それぞれの地方が、豊かな自然や資源を最大限活用できるようになれば、持続可能な地域経済の実現が近づくだろう。さらに地方が持つ資源を融通し合う仕組みができれば、これまで以上に住みやすい環境を実現できるはずだ。だからこそ、さまざまな地域・企業・団体が、地域循環共生圏に注目しているのだ。

また環境省では一部、経済産業省・国土交通省と連携し、「脱炭素イノベーションによる地域循環共生圏構築事業」を展開。地域の自立・分散型エネルギーシステム構築事業や温泉熱等利活用による経済好循環・地域活性化促進事業、地域の脱炭素交通モデル構築支援事業に対して、補助金が支給される。令和5年度までの予定だ。(※3)

地域循環共生圏の取り組みとは? 3つの具体的事例

地域循環共生圏の取り組みには具体的にどんなものが挙げられるのだろうか。3つの事例を紹介しよう。

地域ぐるみの「森林」活用/岡山県真庭市

市内面積の79.2%が、森林である真庭市。「美作材(みまさかざい)」の産地として知られ、林業や木材業が主な産業だ。2015年4月から、間伐材や製材後の端材を燃料とした「真庭バイオマス発電所」をスタート。発電所は2万2千世帯分の電力を発電できる能力を有する。これは真庭市の全世帯の電力をまかなえる規模であり、産業とエネルギーの地域循環が進められている。(※4)

再生可能エネルギーの供給・循環/岩手県北地域

岩手県北部に位置する久慈市、二戸市、葛巻町、普代村、軽米町、野田村、九戸村、洋野町、一戸町は、2020年2月に「北岩手循環共生圏」を結成した。地域内でのさまざまな連携を目指している。

地域内は、豊かな自然を活用した多様な再生可能エネルギーに恵まれている。2019年2月には、横浜市と「再生可能エネルギーに関する連携協定」を締結。大都市圏との間で経済資源の循環を目指す。(※5)

エコタウンから資源循環へ/福岡県北九州市

日本を代表する工業都市として発展を遂げた北九州市。1997年に、国内初のリサイクル拠点となる「北九州エコタウン」を創設した。現在においても日本最大級の規模である。

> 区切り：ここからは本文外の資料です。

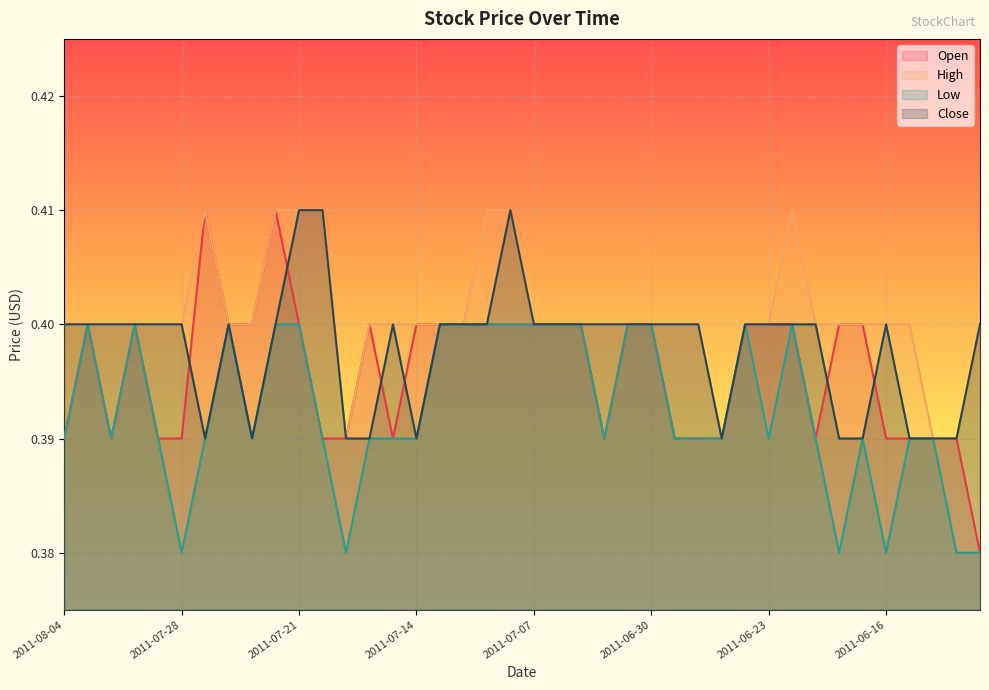

Reading left to right, what are all the values shown in this chart?

Open: 0.4	0.4	0.4	0.4	0.4	0.4	0.4	0.4	0.4	0.4	0.4	0.4	0.4	0.4	0.4	0.4	0.4	0.4	0.4	0.4	0.4	0.4	0.4	0.4	0.4	0.4	0.4	0.4	0.4	0.4	0.4	0.4	0.4	0.4	0.4	0.4	0.4	0.4	0.4	0.4
High: 0.4	0.4	0.4	0.4	0.4	0.4	0.4	0.4	0.4	0.4	0.4	0.4	0.4	0.4	0.4	0.4	0.4	0.4	0.4	0.4	0.4	0.4	0.4	0.4	0.4	0.4	0.4	0.4	0.4	0.4	0.4	0.4	0.4	0.4	0.4	0.4	0.4	0.4	0.4	0.4
Low: 0.4	0.4	0.4	0.4	0.4	0.4	0.4	0.4	0.4	0.4	0.4	0.4	0.4	0.4	0.4	0.4	0.4	0.4	0.4	0.4	0.4	0.4	0.4	0.4	0.4	0.4	0.4	0.4	0.4	0.4	0.4	0.4	0.4	0.4	0.4	0.4	0.4	0.4	0.4	0.4
Close: 0.4	0.4	0.4	0.4	0.4	0.4	0.4	0.4	0.4	0.4	0.4	0.4	0.4	0.4	0.4	0.4	0.4	0.4	0.4	0.4	0.4	0.4	0.4	0.4	0.4	0.4	0.4	0.4	0.4	0.4	0.4	0.4	0.4	0.4	0.4	0.4	0.4	0.4	0.4	0.4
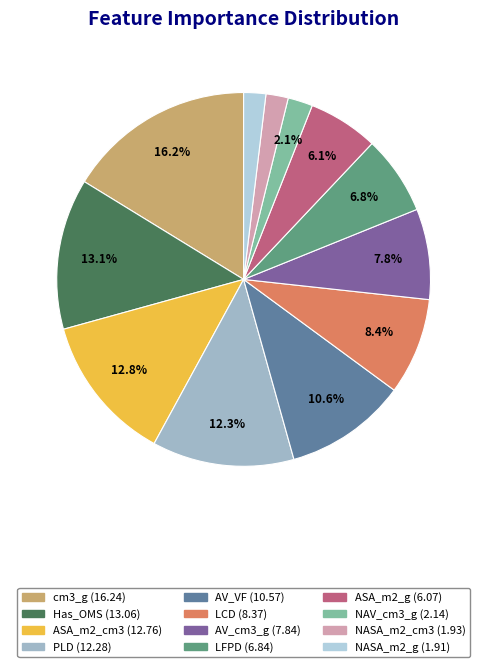

Rank the categories by value from highest to lowest.

cm3_g, Has_OMS, ASA_m2_cm3, PLD, AV_VF, LCD, AV_cm3_g, LFPD, ASA_m2_g, NAV_cm3_g, NASA_m2_cm3, NASA_m2_g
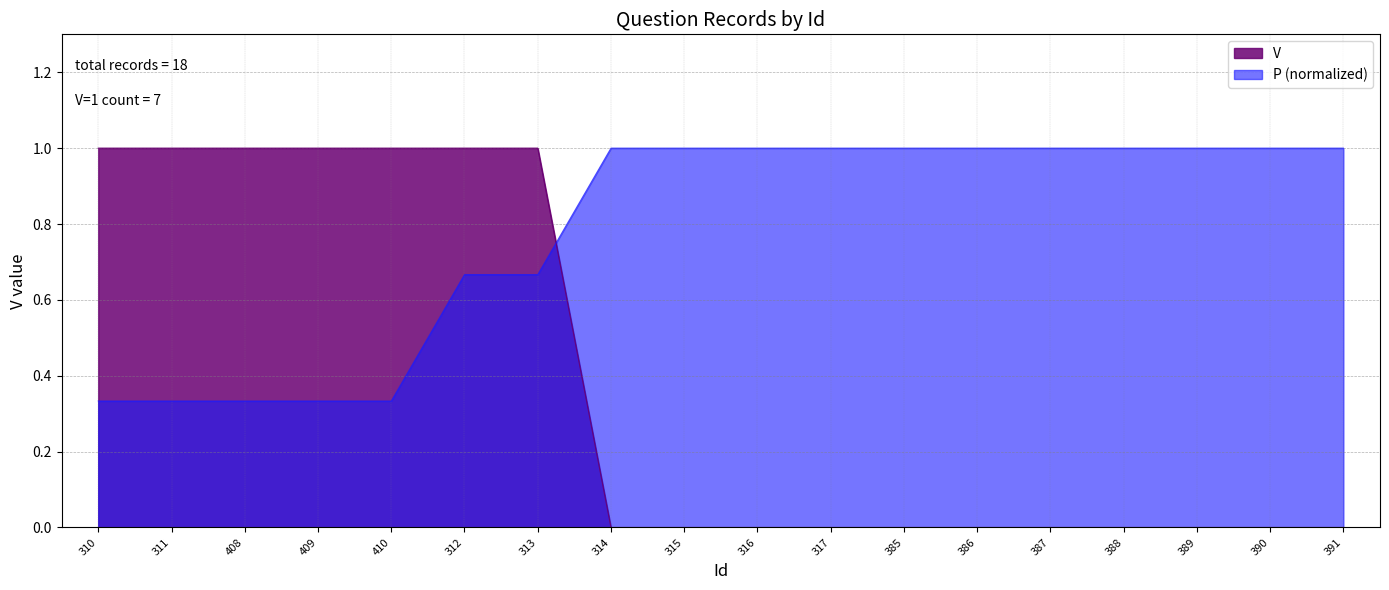

What is the label of the 7th point from the left?

313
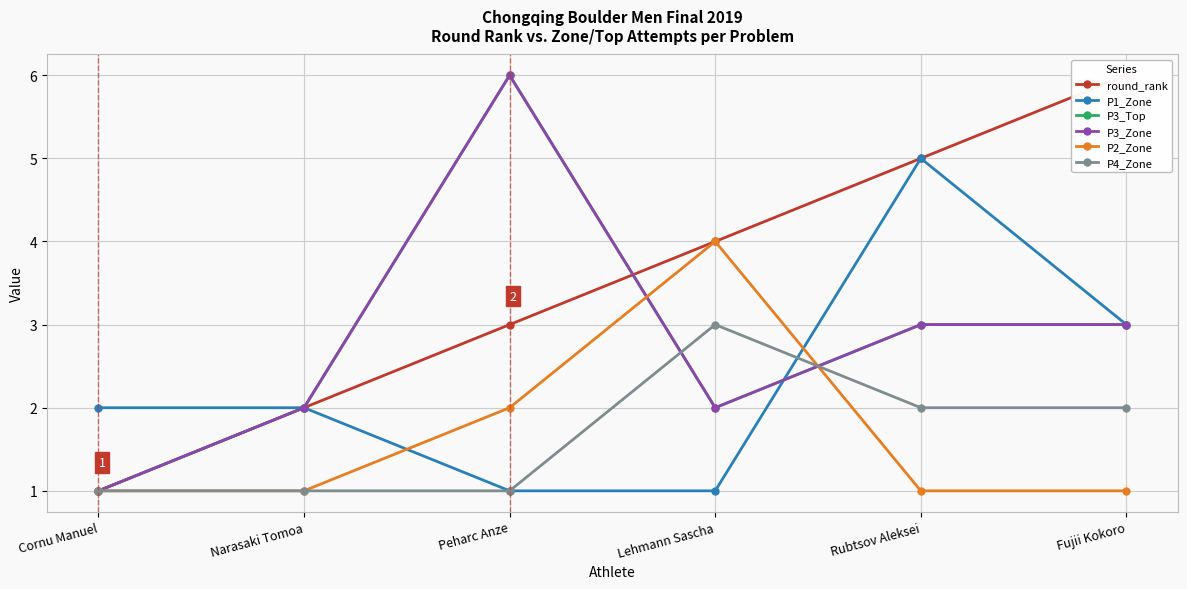

Reading right to left, extract all data points from this chart.

round_rank: Fujii Kokoro=6	Rubtsov Aleksei=5	Lehmann Sascha=4	Peharc Anze=3	Narasaki Tomoa=2	Cornu Manuel=1
P1_Zone: Fujii Kokoro=3	Rubtsov Aleksei=5	Lehmann Sascha=1	Peharc Anze=1	Narasaki Tomoa=2	Cornu Manuel=2
P3_Top: Fujii Kokoro=3	Rubtsov Aleksei=3	Lehmann Sascha=2	Peharc Anze=6	Narasaki Tomoa=2	Cornu Manuel=1
P3_Zone: Fujii Kokoro=3	Rubtsov Aleksei=3	Lehmann Sascha=2	Peharc Anze=6	Narasaki Tomoa=2	Cornu Manuel=1
P2_Zone: Fujii Kokoro=1	Rubtsov Aleksei=1	Lehmann Sascha=4	Peharc Anze=2	Narasaki Tomoa=1	Cornu Manuel=1
P4_Zone: Fujii Kokoro=2	Rubtsov Aleksei=2	Lehmann Sascha=3	Peharc Anze=1	Narasaki Tomoa=1	Cornu Manuel=1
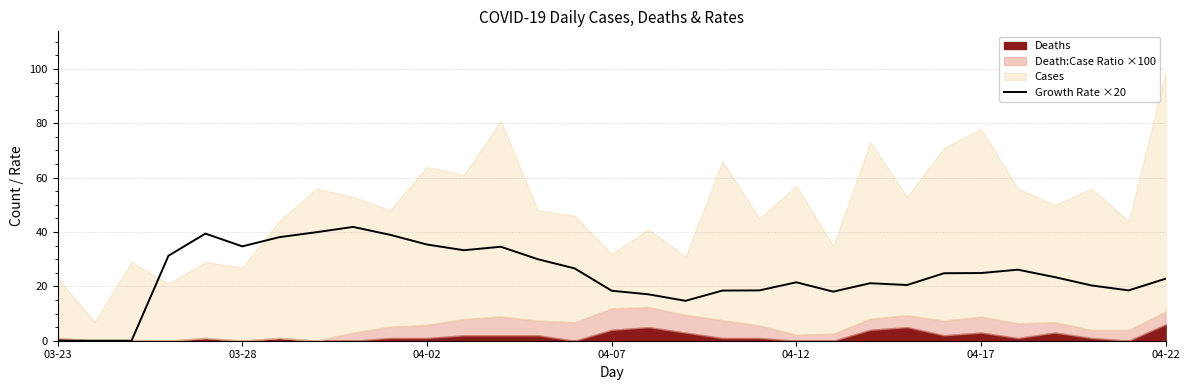

The value of Growth Rate ×20 at 03-23 is -12.9. True or false?

False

エコタウンには、2018年3月末時点で、26社のリサイクル企業が集まっている。また環境学習や実証研究の拠点としても機能しており、最終的に廃棄物をゼロにするための資源循環に向けた仕組みを形成している。(※6)

地域循環共生圏の実現で地域課題の解決へ

SDGs達成や脱炭素化社会の実現のための取り組みとして、いま注目される地域循環共生圏。我々の身近でも、すでに具体的な取り組みがスタートしている。

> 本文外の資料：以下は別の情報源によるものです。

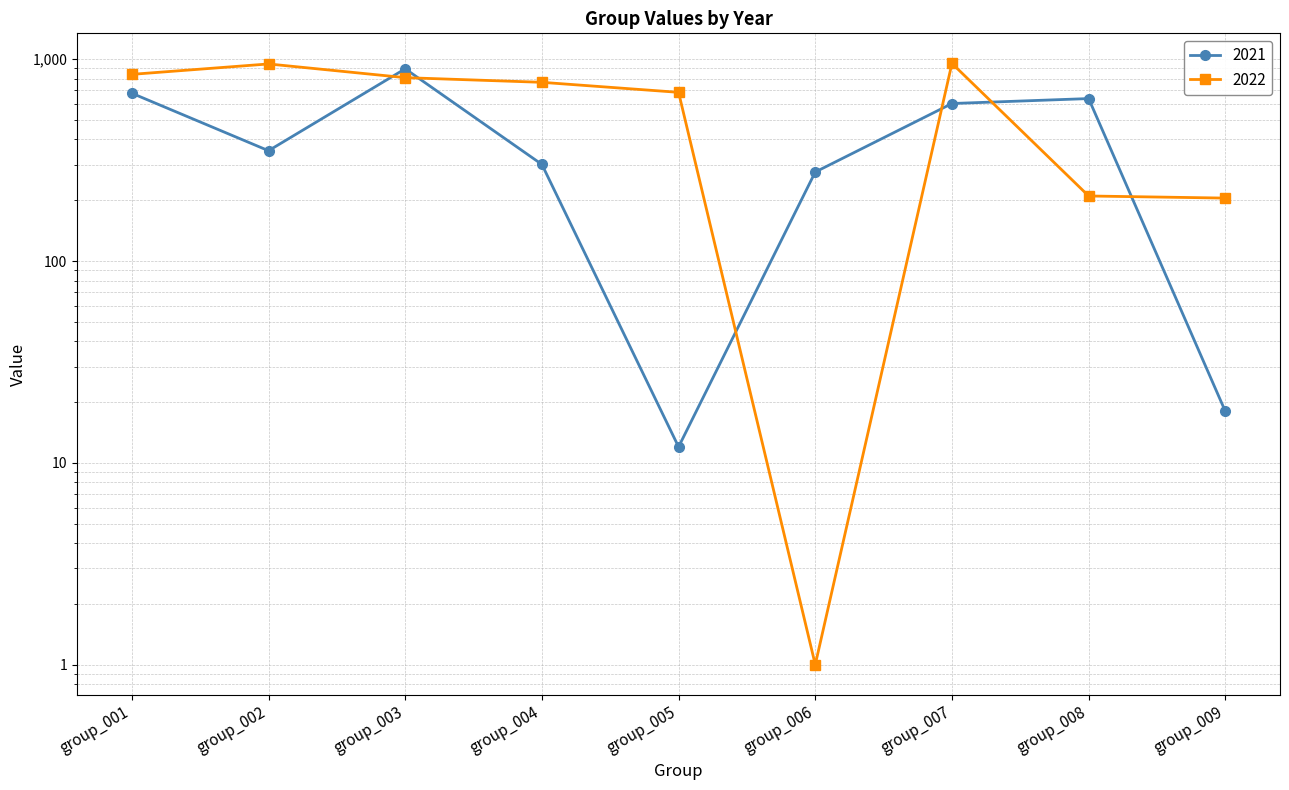

The 2021 series shows 1456 at group_003. True or false?

False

地域循環共生圏の目的は、それぞれの地域が持つ自然や資源を有効活用し、地域同士が協力し合うシステムを生み出すことである。何を活かしていくのかは、地域ごとの特色が表れるだろう。各地域で具体的にどういった取り組みが行われているのか、ぜひ注目してみてほしい。

※掲載している情報は、2022年4月21日時点のものです。